Jesus Christ is Risen

By Rev Luna Dingayan
President of the Ecumenical Theological Seminary and minister in the United Church of Christ (Uniting Church SA partner church) in the Philippines

Posted in Faith

Jesus Christ our Lord is alive! Jesus was raised from death! This is what the Bible says. This is what the Apostle’s Creed says. This is what we usually sing on Easter Sunday: “Hallelujah! The Lord God reigns… The kingdom of this world has become the kingdom of our Lord and of His Christ, and He shall reign forever and ever.”This is what we Christians believe.

But then, that is not what the newspapers say. What we read in the newspapers are reports of kidnapping, rape and murder, of greed and corruption, of the suffering and misery of innocent people across our land. Death and sin and evil seem not to be conquered yet.
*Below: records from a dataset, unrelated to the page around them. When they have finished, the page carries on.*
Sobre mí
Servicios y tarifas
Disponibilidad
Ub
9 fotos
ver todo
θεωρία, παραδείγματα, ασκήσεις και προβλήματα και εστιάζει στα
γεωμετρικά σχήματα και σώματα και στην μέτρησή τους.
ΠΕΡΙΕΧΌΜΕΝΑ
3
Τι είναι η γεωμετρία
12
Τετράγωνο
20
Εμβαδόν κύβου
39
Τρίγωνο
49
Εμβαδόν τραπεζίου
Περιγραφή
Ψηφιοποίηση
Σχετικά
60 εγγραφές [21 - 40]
They continue to make the headlines each day.

Now, we may ask, is the truth of the Risen Christ meant only for people who close their eyes to the hard realities of life? Is there really a connection between the news and the Good News, between the Kingdom of God and the kingdom of this world?

The resurrection is one of the most important aspects of our Christian faith. Without faith that Jesus was raised from the dead, perhaps there would be no Christianity. It was not the ethical teachings of Jesus or his noble death that gave birth to the Christian church that spread throughout the Roman Empire. Rather, it was the news of his resurrection.
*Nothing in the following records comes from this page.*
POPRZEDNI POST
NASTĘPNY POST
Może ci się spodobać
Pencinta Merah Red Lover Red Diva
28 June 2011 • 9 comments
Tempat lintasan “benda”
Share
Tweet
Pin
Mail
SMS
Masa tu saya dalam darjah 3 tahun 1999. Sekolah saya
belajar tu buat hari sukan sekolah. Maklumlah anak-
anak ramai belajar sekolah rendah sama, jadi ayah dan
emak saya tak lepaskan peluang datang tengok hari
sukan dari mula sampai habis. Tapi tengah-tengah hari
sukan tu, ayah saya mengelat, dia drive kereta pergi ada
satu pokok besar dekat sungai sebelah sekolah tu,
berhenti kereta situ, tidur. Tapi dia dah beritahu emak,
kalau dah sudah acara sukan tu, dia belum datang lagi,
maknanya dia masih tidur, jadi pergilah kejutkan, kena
It was when the first Christians believed in the Risen Christ that they looked back to ask about the meaning of his birth, of his life, and of his death. Apostle Paul was right when he wrote to the Christians in Corinth, saying:

“If Christ has not been raised, then your faith is a delusion and you are still lost in your sins. It would also mean that the believers in Christ who have died are lost. If our hope in Christ is good for this life only and no more, then we deserve more pity than anyone else in all the world”(1 Corinthians15:17-19).

Indeed, how would the many victims of injustice in this world obtain justice if there would be no hope for the resurrection?

The earliest confession summarising the whole faith of the first Christians was the confession that “Jesus is Lord”a title conferred on him because of his resurrection. Sometimes the church would make the cross the centre of its faith. Of course, this is not totally wrong. The Risen Lord is no other than the Suffering Servant who gave himself for us. But the cross is an appropriate symbol for the Christian faith only if it is an empty cross. The foundation and centre of the Christian faith is not death but life; not tragedy, but victory beyond tragedy; not a gloomy fascination with a dead sacrifice, but a triumphant faith in the Living Lord.

Jesus had been raised to life! This is where the Christian faith begins. And for us Christians, it is the one event in history, which gives meaning to all history, including our own.